## PAGE
+++

The Legislative and Regulatory Framework
10. The principal act under which the orders and bye laws imposing the contested charges are made is the Fishery Harbour Centres Act 1968, as amended by the Fishery Harbour Centres Act 1980. As its long title indicates, the Act had the objective of enabling the Minster to designate certain harbours as centres in which sea fishing might be developed and promoted by facilitating the fishing industry and various related downstream commercial activities including processing, packing, selling of fish and the manufacture of fish products. The harbours to be brought within the regime were listed in a Schedule to that Act and included Galway. By the amending act of 1980 Galway was removed and Rossaveel took its place.
11. Section 2 of the Act gave the Minister power by order to take over those harbours and adjoining lands from the existing harbour management authorities by declaring the harbour and adjacent area to be a “fishery harbour centre”. On and from the commencement of such an order the properties in question were to transfer to the Minister without conveyance. In exercise of that power, the Minister made the Fishery Harbour Centre (Rossaveel) Order 1981 (SI No. 208/1981) which had the effect of transferring to the Minister all of the property of Rossaveel harbour together with its liabilities from Galway County Council as the previous managing authority.
12. The powers of the Minister which are at the centre of the disputes in the present action are those contained in s. 4 of the Act and, so far as relevant to those issues, are defined as follows:
13. Subsection (5) provides that the Minister may “by order amend or revoke an order under this section including an order under this subsection”.
“Section 4(1) The Minister shall manage, control, operate and (to such extent as he thinks proper) develop each fishery harbour centre and shall have all such powers as are necessary for those purposes.

+++

## RECORD EXTRACTS

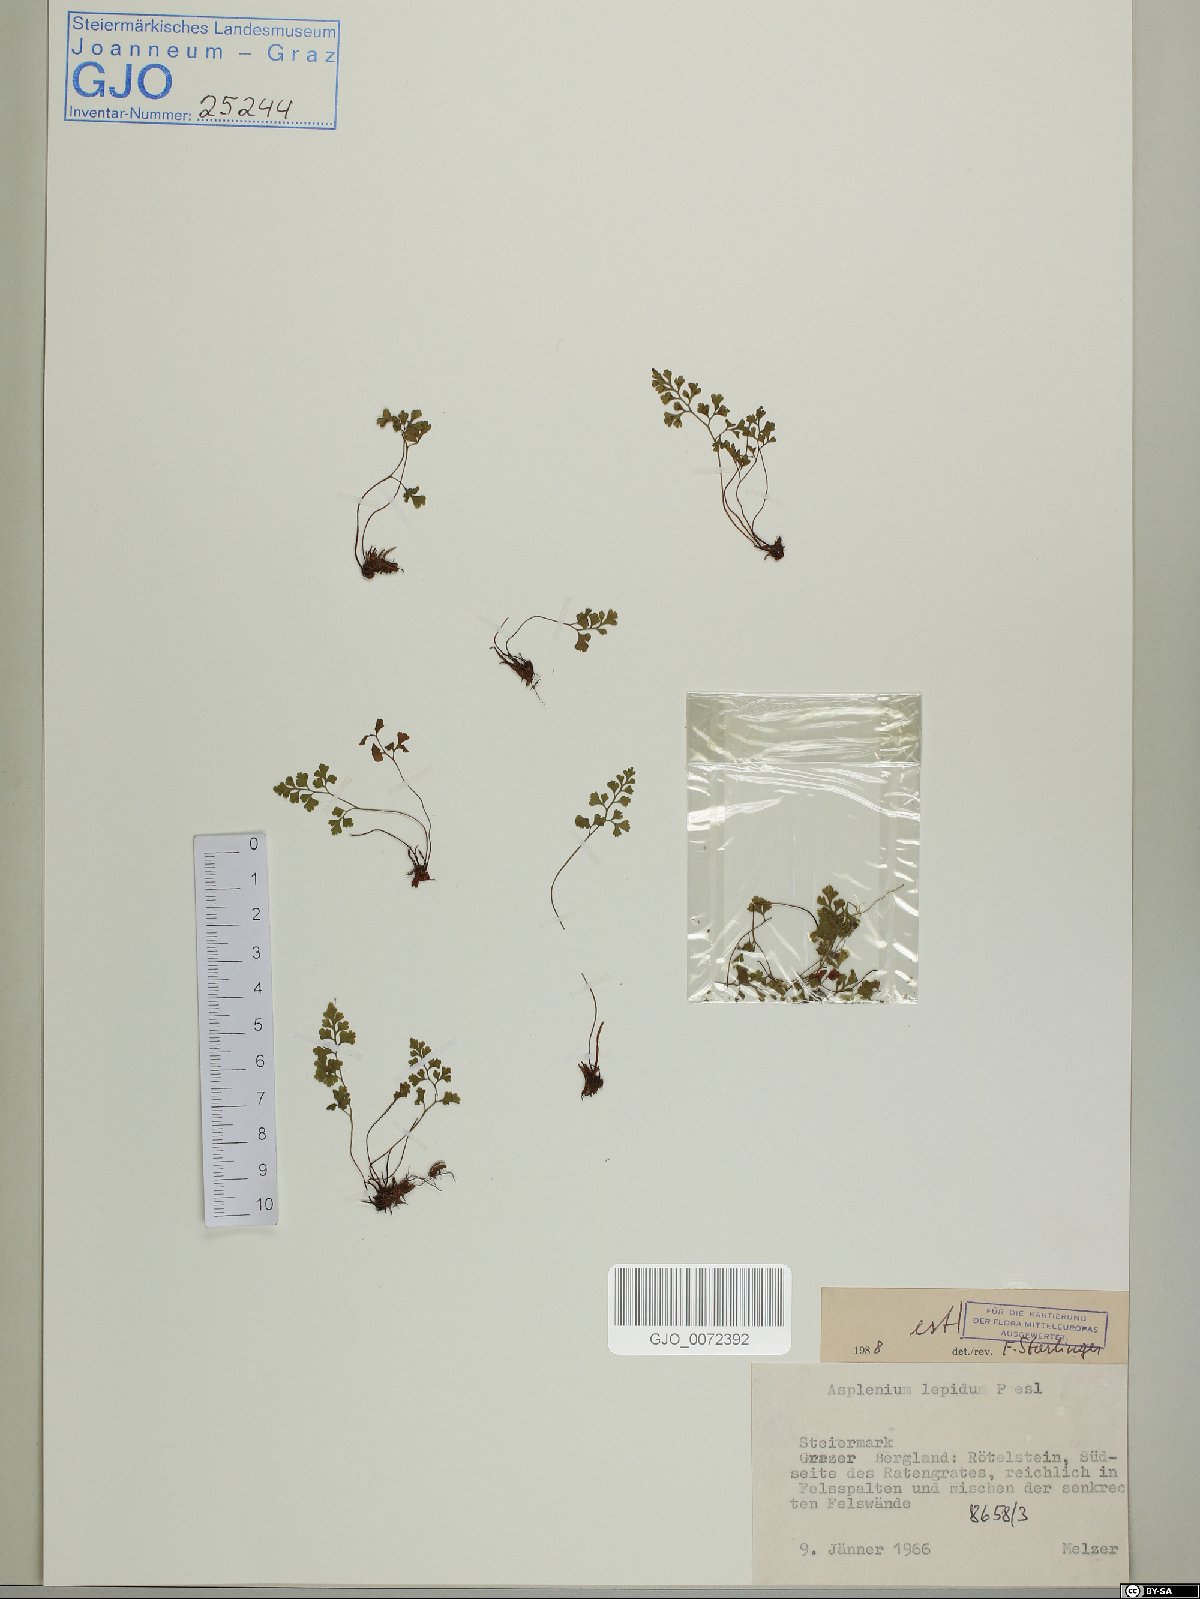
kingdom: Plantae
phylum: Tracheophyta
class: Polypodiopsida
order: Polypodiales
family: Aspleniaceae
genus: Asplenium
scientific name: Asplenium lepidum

+++

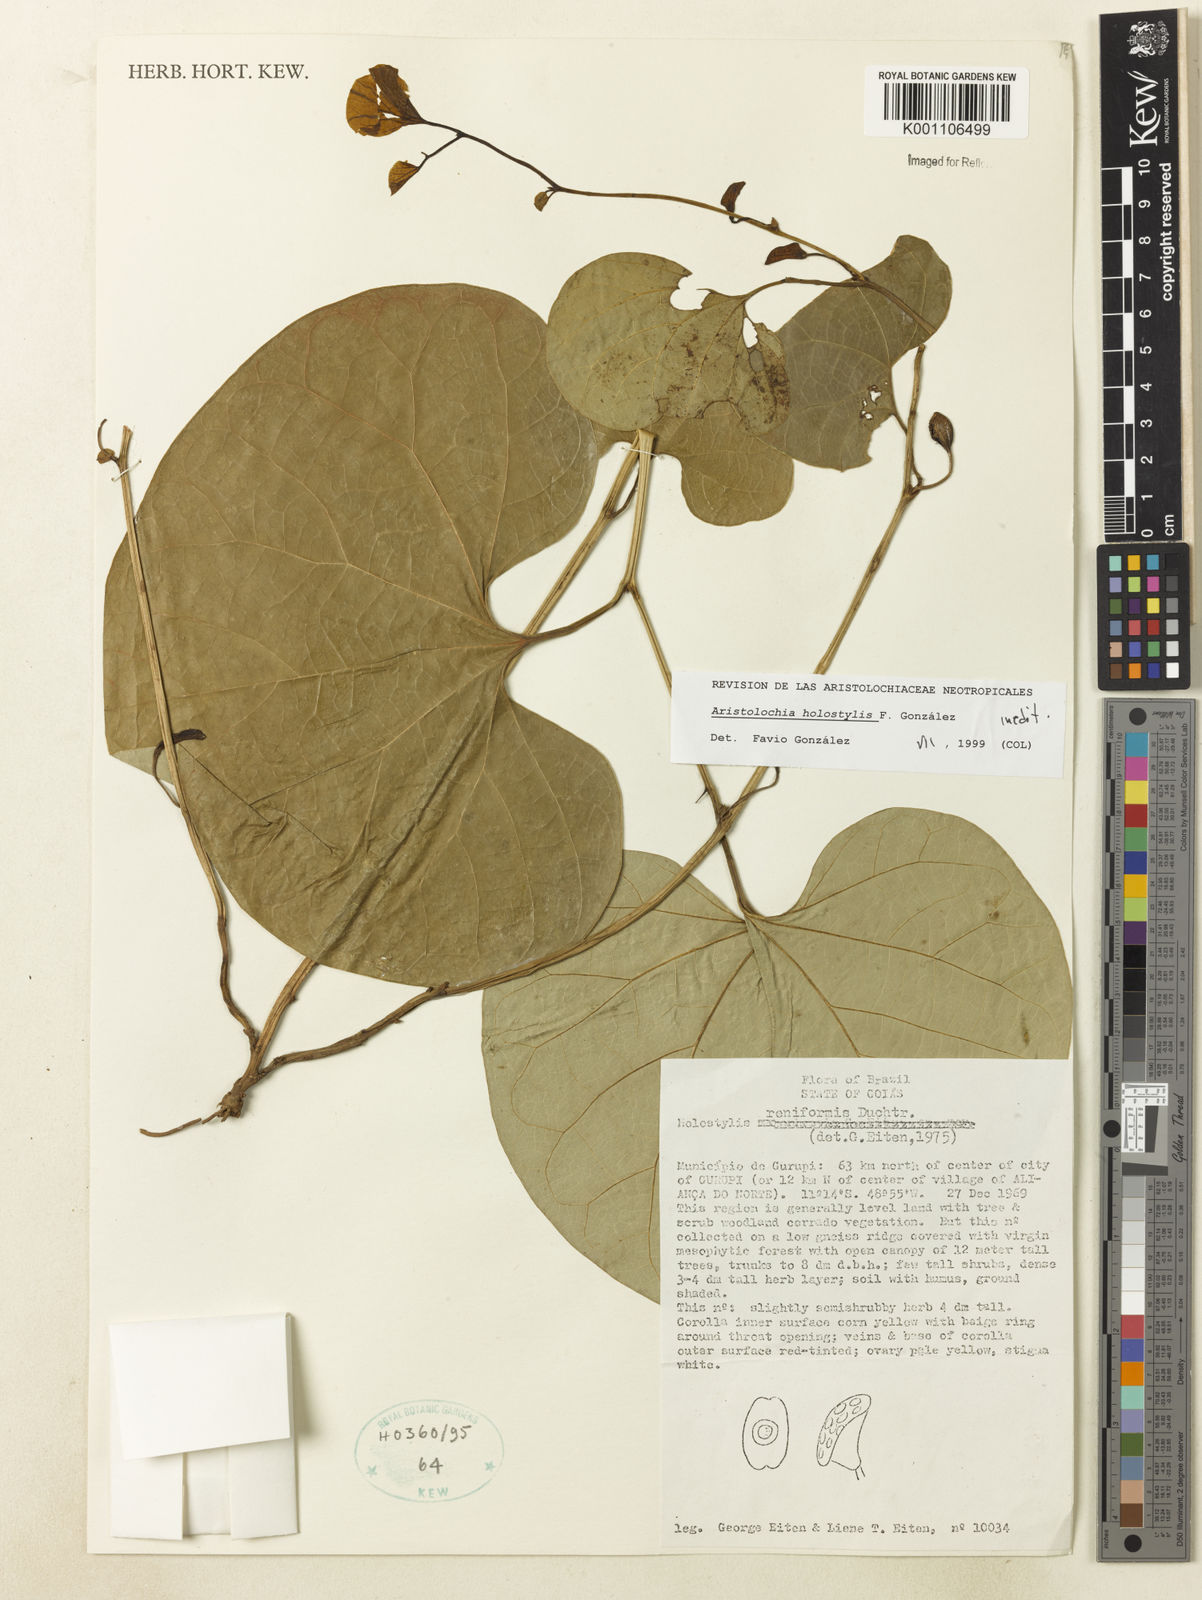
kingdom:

+++

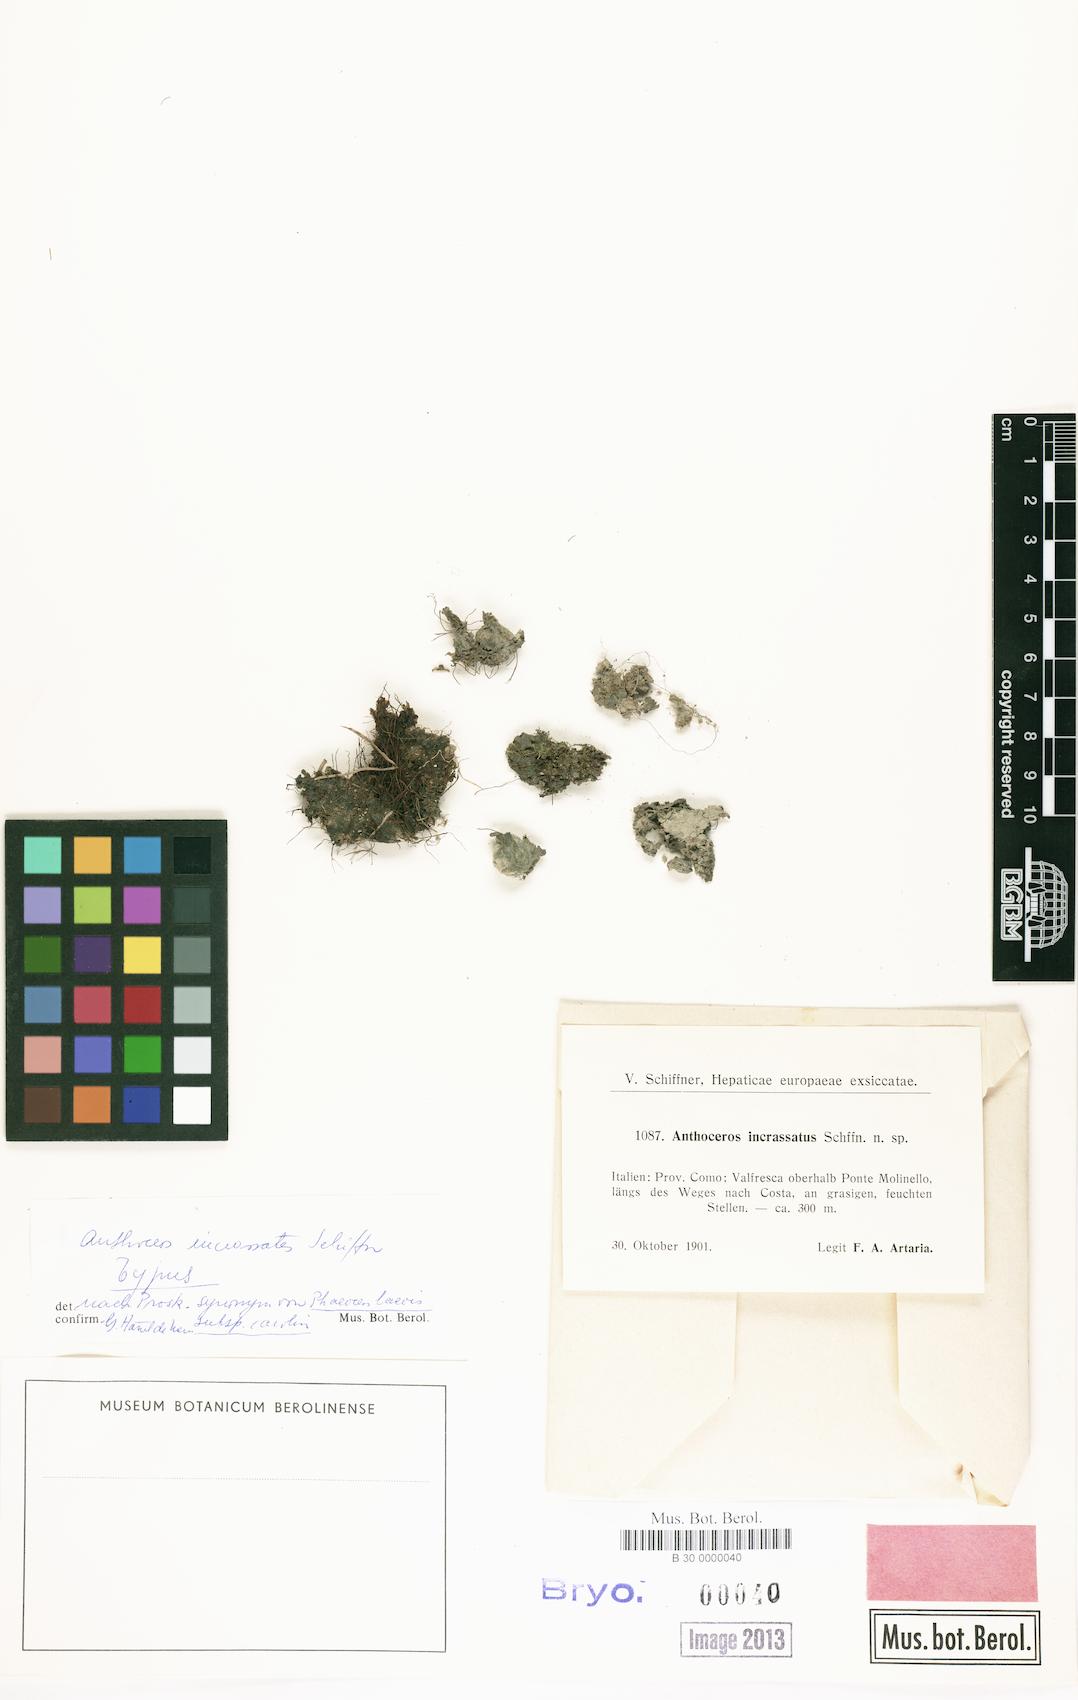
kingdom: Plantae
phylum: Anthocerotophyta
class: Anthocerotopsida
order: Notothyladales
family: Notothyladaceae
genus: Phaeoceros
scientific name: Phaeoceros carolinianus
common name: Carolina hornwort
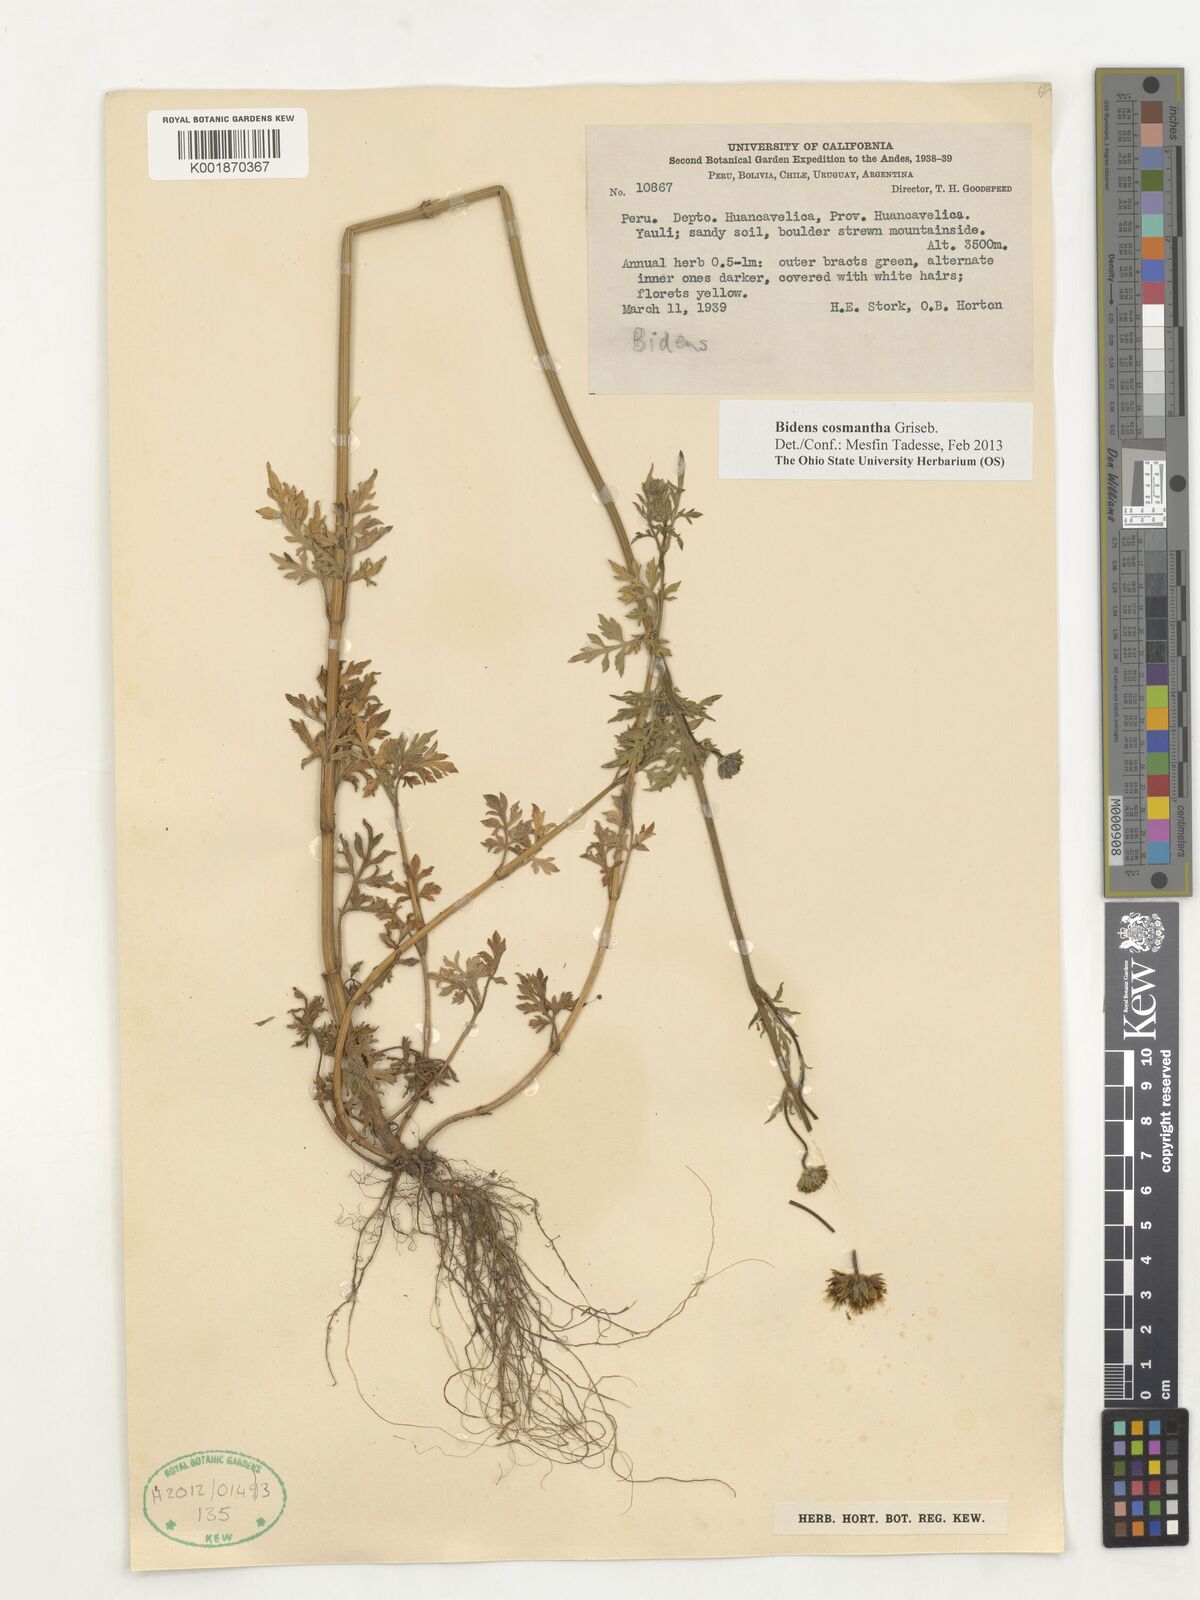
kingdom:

+++

## TASK SET
A: Decide whether each statement agrees with the Fishery Harbour Centres Act passage. Answer yes or no for each, quoting the exact words from the passage that settle it. (i) The 1980 amending act put Rossaveel in the place of Galway. (ii) Harbour properties passed to the Minister only by conveyance. (iii) Galway County Council managed Rossaveel harbour before the 1981 order.
B: Write the next part of the Fishery Harbour Centres Act passage, starting after its last sentence.
The rows have no connection to the Fishery Harbour Centres Act passage.

## ANSWERS FOR THE EXERCISE
A:
(i) Yes: "By the amending act of 1980 Galway was removed and Rossaveel took its place."
(ii) No: "the properties in question were to transfer to the Minister without conveyance."
(iii) Yes: "from Galway County Council as the previous managing authority."

B:
(2) For the purposes of subsection (1) of this section, but without prejudice to the generality thereof, the Minister may, in relation to each fishery harbour centre -
(a) make such bye-laws as he deems necessary or desirable for the purposes of the management, control, operation and development of the centre (excluding bye-laws in relation to the matters referred to in paragraph (b) of this subsection),
(b) by order, fix rates, tolls and other charges for the use of facilities (including the harbour) and services in the centre and provide for their payment and collection and for penalties and remedies for their non-payment (including distress and sale of ships, boats and goods in respect of which any rates, tolls or charges are payable),
(c) provide, or arrange for the provision of, facilities in the centre for the sale of fish landed at the centre and require that fish so landed be offered for sale at the centre and that sales of fish at the centre be conducted in such manner as the Minister may specify,
(d) appoint, to manage, control, operate and develop the centre, such number of officers and servants as he deems necessary for the purpose and provide for their powers, functions and duties and, with the consent of the Minister for Finance, for their terms and conditions of service (including, if, and in such cases as, he thinks fit, superannuation benefits),
(e) provide, improve and develop or arrange for the provision, improvement and development of, such facilities and installations as he considers desirable or necessary at the centre,
(f) provide, improve and develop or arrange for the provision, improvement and development of, such services ancillary to or connected with the fish industry as he considers desirable or necessary at the centre.”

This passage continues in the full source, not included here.